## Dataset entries
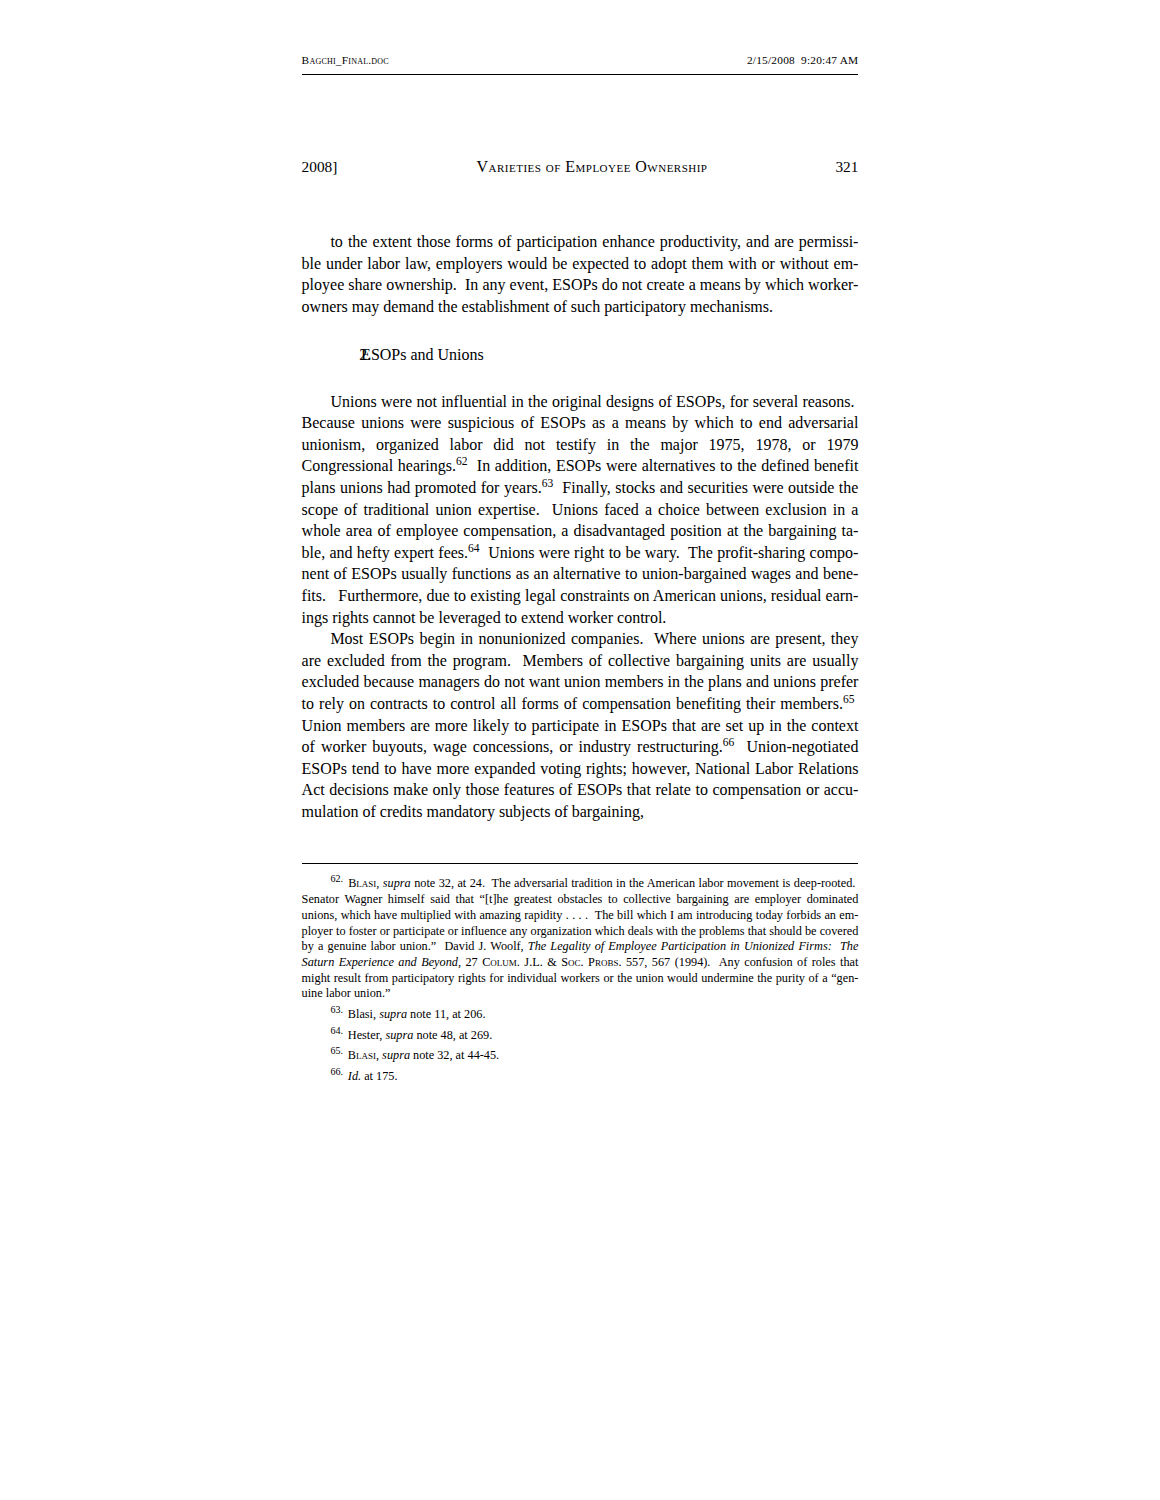Bagchi_Final.doc
2/15/2008 9:20:47 AM
2008]
Varieties of Employee Ownership
321
to the extent those forms of participation enhance productivity, and are permissible under labor law, employers would be expected to adopt them with or without employee share ownership. In any event, ESOPs do not create a means by which worker-owners may demand the establishment of such participatory mechanisms.
2. ESOPs and Unions
Unions were not influential in the original designs of ESOPs, for several reasons. Because unions were suspicious of ESOPs as a means by which to end adversarial unionism, organized labor did not testify in the major 1975, 1978, or 1979 Congressional hearings.62 In addition, ESOPs were alternatives to the defined benefit plans unions had promoted for years.63 Finally, stocks and securities were outside the scope of traditional union expertise. Unions faced a choice between exclusion in a whole area of employee compensation, a disadvantaged position at the bargaining table, and hefty expert fees.64 Unions were right to be wary. The profit-sharing component of ESOPs usually functions as an alternative to union-bargained wages and benefits. Furthermore, due to existing legal constraints on American unions, residual earnings rights cannot be leveraged to extend worker control.
Most ESOPs begin in nonunionized companies. Where unions are present, they are excluded from the program. Members of collective bargaining units are usually excluded because managers do not want union members in the plans and unions prefer to rely on contracts to control all forms of compensation benefiting their members.65 Union members are more likely to participate in ESOPs that are set up in the context of worker buyouts, wage concessions, or industry restructuring.66 Union-negotiated ESOPs tend to have more expanded voting rights; however, National Labor Relations Act decisions make only those features of ESOPs that relate to compensation or accumulation of credits mandatory subjects of bargaining,
62. Blasi, supra note 32, at 24. The adversarial tradition in the American labor movement is deep-rooted. Senator Wagner himself said that “[t]he greatest obstacles to collective bargaining are employer dominated unions, which have multiplied with amazing rapidity . . . . The bill which I am introducing today forbids an employer to foster or participate or influence any organization which deals with the problems that should be covered by a genuine labor union.” David J. Woolf, The Legality of Employee Participation in Unionized Firms: The Saturn Experience and Beyond, 27 Colum. J.L. & Soc. Probs. 557, 567 (1994). Any confusion of roles that might result from participatory rights for individual workers or the union would undermine the purity of a “genuine labor union.”
63. Blasi, supra note 11, at 206.
64. Hester, supra note 48, at 269.
65. Blasi, supra note 32, at 44-45.
66. Id. at 175.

## Assignment
Transcribe all entries above exactly. Omit the pictures.

## Solution to this problem
Bagchi_Final.doc
2/15/2008 9:20:47 AM
2008]
Varieties of Employee Ownership
321
to the extent those forms of participation enhance productivity, and are permissible under labor law, employers would be expected to adopt them with or without employee share ownership. In any event, ESOPs do not create a means by which worker-owners may demand the establishment of such participatory mechanisms.
2. ESOPs and Unions
Unions were not influential in the original designs of ESOPs, for several reasons. Because unions were suspicious of ESOPs as a means by which to end adversarial unionism, organized labor did not testify in the major 1975, 1978, or 1979 Congressional hearings.62 In addition, ESOPs were alternatives to the defined benefit plans unions had promoted for years.63 Finally, stocks and securities were outside the scope of traditional union expertise. Unions faced a choice between exclusion in a whole area of employee compensation, a disadvantaged position at the bargaining table, and hefty expert fees.64 Unions were right to be wary. The profit-sharing component of ESOPs usually functions as an alternative to union-bargained wages and benefits. Furthermore, due to existing legal constraints on American unions, residual earnings rights cannot be leveraged to extend worker control.
Most ESOPs begin in nonunionized companies. Where unions are present, they are excluded from the program. Members of collective bargaining units are usually excluded because managers do not want union members in the plans and unions prefer to rely on contracts to control all forms of compensation benefiting their members.65 Union members are more likely to participate in ESOPs that are set up in the context of worker buyouts, wage concessions, or industry restructuring.66 Union-negotiated ESOPs tend to have more expanded voting rights; however, National Labor Relations Act decisions make only those features of ESOPs that relate to compensation or accumulation of credits mandatory subjects of bargaining,
62. Blasi, supra note 32, at 24. The adversarial tradition in the American labor movement is deep-rooted. Senator Wagner himself said that “[t]he greatest obstacles to collective bargaining are employer dominated unions, which have multiplied with amazing rapidity . . . . The bill which I am introducing today forbids an employer to foster or participate or influence any organization which deals with the problems that should be covered by a genuine labor union.” David J. Woolf, The Legality of Employee Participation in Unionized Firms: The Saturn Experience and Beyond, 27 Colum. J.L. & Soc. Probs. 557, 567 (1994). Any confusion of roles that might result from participatory rights for individual workers or the union would undermine the purity of a “genuine labor union.”
63. Blasi, supra note 11, at 206.
64. Hester, supra note 48, at 269.
65. Blasi, supra note 32, at 44-45.
66. Id. at 175.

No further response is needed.